Reintroduction, proponents might argue, will give a boost to a natural process, and might stave off some of the effects of climate change by preemptively establishing a population node in a large chunk of suitable habitat. Significantly, according to local-scale climate models, the Colorado Rockies will retain spring snowpack in a hundred years, so the region could be critical to wolverine survival. Colorado hasn’t indicated a definite source population for the proposed reintroduction, but hypothetically, if they came from Canada or Alaska, which have the most robust wolverine populations in North America, the infusion of genetic diversity would be good for the overall Rockies population. (On the other hand, scientists estimate that a population node, in isolation and without connectivity to other nodes, would need 400 breeding pairs to maintain enough genetic diversity to survive. Colorado is not going to support 800 reproductive wolverines, so over the long term, unless there really is connectivity with Wyoming populations, we still have a problem.)
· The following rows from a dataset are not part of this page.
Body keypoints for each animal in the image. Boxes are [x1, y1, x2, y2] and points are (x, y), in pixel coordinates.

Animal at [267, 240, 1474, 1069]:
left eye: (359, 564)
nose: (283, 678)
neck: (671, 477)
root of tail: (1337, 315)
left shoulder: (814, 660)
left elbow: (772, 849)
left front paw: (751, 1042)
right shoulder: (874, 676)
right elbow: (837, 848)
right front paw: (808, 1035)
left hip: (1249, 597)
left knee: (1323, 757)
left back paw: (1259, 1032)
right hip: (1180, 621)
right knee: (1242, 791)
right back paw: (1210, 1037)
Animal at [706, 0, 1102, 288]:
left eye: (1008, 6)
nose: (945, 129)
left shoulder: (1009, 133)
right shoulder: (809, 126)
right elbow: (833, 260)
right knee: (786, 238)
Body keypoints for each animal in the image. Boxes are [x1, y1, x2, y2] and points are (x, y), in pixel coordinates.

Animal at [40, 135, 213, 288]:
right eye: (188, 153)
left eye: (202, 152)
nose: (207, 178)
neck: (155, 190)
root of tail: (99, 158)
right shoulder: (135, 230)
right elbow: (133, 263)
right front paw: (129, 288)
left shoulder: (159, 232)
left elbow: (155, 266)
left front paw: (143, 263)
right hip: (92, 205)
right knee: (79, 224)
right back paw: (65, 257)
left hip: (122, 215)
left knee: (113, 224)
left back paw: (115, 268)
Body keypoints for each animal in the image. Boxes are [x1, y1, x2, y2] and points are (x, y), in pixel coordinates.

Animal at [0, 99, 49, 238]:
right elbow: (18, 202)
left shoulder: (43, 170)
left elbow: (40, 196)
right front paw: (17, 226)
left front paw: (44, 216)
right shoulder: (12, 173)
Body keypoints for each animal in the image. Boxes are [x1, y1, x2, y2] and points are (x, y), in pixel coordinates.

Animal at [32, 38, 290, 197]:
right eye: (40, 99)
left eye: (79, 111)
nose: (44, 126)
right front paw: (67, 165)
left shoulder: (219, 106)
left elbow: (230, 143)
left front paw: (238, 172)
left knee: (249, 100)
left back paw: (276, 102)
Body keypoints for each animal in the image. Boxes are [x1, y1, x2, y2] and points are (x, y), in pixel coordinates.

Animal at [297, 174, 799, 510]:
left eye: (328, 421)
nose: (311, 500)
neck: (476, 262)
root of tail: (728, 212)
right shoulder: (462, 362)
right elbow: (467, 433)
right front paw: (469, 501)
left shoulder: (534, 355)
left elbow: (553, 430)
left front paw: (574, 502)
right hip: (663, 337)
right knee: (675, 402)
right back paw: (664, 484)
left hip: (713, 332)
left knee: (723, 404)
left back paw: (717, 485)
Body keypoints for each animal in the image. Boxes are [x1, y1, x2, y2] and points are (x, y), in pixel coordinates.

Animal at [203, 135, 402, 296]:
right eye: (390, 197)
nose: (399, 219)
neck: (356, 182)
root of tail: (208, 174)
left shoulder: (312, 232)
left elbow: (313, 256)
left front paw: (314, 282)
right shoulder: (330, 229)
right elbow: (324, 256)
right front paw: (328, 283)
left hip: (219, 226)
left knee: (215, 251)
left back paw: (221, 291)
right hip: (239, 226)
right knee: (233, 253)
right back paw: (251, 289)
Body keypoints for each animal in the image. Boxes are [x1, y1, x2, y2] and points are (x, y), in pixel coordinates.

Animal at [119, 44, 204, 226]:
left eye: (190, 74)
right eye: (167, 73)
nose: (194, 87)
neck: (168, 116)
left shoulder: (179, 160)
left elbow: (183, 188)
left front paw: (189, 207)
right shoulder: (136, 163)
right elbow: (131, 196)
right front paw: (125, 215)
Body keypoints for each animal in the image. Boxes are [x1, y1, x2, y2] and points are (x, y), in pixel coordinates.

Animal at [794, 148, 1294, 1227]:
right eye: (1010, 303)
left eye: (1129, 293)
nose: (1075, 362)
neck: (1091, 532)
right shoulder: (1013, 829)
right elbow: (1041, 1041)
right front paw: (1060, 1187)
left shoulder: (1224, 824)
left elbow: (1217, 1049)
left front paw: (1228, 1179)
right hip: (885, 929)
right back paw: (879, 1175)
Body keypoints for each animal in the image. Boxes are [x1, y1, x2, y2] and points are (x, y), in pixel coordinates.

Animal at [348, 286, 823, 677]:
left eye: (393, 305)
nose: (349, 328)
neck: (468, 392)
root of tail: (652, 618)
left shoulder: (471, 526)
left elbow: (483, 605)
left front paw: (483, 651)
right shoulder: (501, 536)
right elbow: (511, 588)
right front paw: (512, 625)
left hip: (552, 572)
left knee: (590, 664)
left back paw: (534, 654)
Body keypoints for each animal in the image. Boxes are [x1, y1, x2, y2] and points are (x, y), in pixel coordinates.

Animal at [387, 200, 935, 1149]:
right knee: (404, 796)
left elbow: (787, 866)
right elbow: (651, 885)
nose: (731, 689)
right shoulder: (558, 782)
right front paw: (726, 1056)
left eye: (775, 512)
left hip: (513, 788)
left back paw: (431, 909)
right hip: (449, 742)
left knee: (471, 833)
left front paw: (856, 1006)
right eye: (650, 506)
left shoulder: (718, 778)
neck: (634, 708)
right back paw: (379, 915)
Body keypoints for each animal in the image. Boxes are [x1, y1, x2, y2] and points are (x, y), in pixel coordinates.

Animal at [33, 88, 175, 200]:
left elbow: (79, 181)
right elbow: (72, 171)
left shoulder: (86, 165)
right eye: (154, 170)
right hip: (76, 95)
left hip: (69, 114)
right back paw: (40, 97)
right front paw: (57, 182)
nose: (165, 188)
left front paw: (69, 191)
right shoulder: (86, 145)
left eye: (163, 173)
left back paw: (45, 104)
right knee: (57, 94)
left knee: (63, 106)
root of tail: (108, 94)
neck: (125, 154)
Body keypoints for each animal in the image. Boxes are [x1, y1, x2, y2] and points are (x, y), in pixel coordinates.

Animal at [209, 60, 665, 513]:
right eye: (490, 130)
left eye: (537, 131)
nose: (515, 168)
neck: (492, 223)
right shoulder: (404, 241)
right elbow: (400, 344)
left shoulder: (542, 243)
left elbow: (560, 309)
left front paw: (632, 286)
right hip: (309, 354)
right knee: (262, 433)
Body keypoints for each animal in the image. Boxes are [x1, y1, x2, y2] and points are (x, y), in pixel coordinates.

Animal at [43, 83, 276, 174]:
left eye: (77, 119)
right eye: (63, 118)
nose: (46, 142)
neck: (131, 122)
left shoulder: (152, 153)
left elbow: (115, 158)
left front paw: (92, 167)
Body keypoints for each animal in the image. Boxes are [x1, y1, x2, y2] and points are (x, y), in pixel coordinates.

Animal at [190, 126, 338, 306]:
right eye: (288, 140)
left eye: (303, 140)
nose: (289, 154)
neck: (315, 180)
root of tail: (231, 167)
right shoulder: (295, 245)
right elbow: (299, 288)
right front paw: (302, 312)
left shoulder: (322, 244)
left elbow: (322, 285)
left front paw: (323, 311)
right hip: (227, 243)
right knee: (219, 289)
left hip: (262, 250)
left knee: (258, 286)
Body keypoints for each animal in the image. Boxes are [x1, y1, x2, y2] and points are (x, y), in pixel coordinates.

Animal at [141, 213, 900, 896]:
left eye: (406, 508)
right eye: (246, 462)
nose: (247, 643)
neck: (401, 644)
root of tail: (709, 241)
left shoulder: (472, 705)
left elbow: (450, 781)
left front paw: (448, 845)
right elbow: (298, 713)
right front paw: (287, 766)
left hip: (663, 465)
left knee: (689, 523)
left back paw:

Scientifically, the reintroduction proposal is compelling. Endangered species, however, are among the most socially contentious topics in the Western US, and carnivores tend to raise the most heated passions on both sides of the debate. The on-going, wearying arguments about wolf and bear management are all the illustration one needs; no one wants to see wolverines disappear into the black hole of symbolic politics. M56 needs friends, but he needs human friends – or at least, people friendly to the reintroduction proposal – as much as he needs gulo friends. The ski industry and other individuals are already raising concerns about the impacts of a reintroduction.
Luckily for M56, we are dealing with an animal that is significantly different from wolves or bears, and the concerns that people might have can be addressed. But before we proceed with putting wolverines on the ground, or even advocating for the reintroduction, we owe it to M56 and wolverines throughout the Rockies to make sure that the social process is adequately carried out. The Colorado Division of Wildlife has been meeting with stakeholders to discuss concerns, as reported in the press, and so far, environmental advocates don’t seem inclined to make this into a rectitude-based battle of values. These are promising signs. If the reintroduction does go forward, I hope that it not only reestablishes wolverines in a crucial part of their historical range, but that it’s done in a way that can serve as a positive model of endangered species conservation in the West – something that’s as badly needed as another thriving population node of wolverines.